(Stored data entries)
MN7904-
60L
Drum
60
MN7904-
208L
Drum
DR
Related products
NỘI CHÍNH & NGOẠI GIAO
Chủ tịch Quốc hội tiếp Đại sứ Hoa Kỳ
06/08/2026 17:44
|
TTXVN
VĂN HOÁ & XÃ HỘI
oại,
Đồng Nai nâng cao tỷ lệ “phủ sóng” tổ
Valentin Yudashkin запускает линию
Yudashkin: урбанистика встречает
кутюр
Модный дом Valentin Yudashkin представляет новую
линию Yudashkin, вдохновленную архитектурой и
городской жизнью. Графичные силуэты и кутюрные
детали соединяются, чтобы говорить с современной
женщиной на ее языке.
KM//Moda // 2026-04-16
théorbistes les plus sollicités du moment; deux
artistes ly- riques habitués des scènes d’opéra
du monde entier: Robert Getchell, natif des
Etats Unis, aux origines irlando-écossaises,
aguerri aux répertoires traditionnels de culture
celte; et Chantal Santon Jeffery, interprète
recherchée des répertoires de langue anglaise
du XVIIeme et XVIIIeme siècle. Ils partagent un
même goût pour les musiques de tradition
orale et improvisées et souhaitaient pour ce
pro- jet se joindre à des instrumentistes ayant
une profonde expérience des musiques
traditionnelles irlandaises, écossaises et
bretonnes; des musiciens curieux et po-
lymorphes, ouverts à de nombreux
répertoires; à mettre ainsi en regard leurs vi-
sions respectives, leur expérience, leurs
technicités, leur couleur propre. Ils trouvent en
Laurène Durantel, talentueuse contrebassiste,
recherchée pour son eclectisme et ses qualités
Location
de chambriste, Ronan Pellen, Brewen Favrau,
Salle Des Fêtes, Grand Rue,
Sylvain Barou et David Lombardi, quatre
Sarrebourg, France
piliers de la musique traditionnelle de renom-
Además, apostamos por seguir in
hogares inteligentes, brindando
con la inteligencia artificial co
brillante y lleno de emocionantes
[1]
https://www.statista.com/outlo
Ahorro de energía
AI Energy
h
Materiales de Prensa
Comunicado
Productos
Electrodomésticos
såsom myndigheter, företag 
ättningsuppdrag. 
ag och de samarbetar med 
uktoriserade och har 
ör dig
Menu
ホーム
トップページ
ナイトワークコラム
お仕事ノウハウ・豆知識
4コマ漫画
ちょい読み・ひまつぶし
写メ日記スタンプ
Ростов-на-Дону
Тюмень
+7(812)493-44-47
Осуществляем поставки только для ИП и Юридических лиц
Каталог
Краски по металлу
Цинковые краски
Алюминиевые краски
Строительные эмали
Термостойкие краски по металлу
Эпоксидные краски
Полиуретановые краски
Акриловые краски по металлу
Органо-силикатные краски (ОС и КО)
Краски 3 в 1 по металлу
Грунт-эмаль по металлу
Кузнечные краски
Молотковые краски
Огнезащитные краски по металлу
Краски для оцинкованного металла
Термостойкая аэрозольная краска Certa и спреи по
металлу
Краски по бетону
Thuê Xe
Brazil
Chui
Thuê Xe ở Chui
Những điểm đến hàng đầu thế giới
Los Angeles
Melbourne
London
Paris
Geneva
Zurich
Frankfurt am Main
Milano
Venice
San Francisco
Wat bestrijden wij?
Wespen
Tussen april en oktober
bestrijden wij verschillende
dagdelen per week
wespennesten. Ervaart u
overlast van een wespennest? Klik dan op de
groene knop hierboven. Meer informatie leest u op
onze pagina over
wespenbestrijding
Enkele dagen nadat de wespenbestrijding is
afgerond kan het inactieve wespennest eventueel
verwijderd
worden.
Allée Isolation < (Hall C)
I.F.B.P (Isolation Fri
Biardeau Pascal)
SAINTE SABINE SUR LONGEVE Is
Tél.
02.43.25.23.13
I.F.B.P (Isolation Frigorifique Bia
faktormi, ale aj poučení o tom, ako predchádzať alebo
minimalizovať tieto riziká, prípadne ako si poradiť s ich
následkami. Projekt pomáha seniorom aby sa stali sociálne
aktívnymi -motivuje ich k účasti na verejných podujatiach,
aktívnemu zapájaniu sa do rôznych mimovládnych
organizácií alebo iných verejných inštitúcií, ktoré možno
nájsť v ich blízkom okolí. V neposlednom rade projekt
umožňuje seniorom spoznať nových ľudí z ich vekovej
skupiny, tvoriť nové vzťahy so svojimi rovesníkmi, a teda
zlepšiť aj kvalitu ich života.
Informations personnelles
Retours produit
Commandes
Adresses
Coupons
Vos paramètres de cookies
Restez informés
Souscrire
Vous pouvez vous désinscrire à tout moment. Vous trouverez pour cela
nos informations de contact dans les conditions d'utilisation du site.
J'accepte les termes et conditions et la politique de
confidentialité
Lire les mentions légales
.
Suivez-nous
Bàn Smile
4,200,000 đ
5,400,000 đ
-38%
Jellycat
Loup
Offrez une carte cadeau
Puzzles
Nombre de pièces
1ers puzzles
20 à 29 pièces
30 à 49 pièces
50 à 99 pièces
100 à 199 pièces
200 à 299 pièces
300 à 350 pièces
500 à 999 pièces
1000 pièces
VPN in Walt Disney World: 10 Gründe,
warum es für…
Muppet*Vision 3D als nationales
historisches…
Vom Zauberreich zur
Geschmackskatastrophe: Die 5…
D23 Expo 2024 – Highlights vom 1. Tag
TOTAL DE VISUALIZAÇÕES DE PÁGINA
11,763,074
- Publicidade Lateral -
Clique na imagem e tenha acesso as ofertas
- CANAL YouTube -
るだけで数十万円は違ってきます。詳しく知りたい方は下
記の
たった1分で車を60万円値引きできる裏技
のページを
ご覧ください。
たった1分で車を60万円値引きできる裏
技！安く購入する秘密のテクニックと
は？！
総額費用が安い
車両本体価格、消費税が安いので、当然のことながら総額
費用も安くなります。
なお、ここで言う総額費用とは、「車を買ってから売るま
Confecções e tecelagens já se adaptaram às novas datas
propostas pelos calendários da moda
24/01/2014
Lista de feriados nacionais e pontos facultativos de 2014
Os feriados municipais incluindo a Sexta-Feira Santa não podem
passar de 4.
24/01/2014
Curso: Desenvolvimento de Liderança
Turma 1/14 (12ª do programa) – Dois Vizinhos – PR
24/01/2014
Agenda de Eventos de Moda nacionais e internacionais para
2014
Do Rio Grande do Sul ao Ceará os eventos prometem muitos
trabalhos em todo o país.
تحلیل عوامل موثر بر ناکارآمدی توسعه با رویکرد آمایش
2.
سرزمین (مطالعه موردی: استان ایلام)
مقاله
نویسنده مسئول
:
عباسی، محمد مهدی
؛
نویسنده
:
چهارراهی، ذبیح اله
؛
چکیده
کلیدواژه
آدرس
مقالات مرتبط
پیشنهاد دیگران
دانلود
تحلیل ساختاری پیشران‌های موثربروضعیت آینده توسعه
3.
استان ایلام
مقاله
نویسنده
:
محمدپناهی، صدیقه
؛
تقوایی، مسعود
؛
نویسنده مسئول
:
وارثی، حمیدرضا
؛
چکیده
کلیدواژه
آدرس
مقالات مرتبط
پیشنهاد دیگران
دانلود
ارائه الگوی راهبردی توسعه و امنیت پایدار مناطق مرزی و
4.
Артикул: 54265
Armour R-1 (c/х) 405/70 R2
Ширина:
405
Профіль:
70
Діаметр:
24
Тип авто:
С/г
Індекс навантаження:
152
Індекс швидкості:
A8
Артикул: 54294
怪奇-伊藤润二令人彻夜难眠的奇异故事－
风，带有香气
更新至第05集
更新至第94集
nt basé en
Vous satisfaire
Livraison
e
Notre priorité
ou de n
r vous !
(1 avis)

[Requirement]: Filter on the word "feriados": copy each matching line from the entries above.

[Task response]:
Lista de feriados nacionais e pontos facultativos de 2014
Os feriados municipais incluindo a Sexta-Feira Santa não podem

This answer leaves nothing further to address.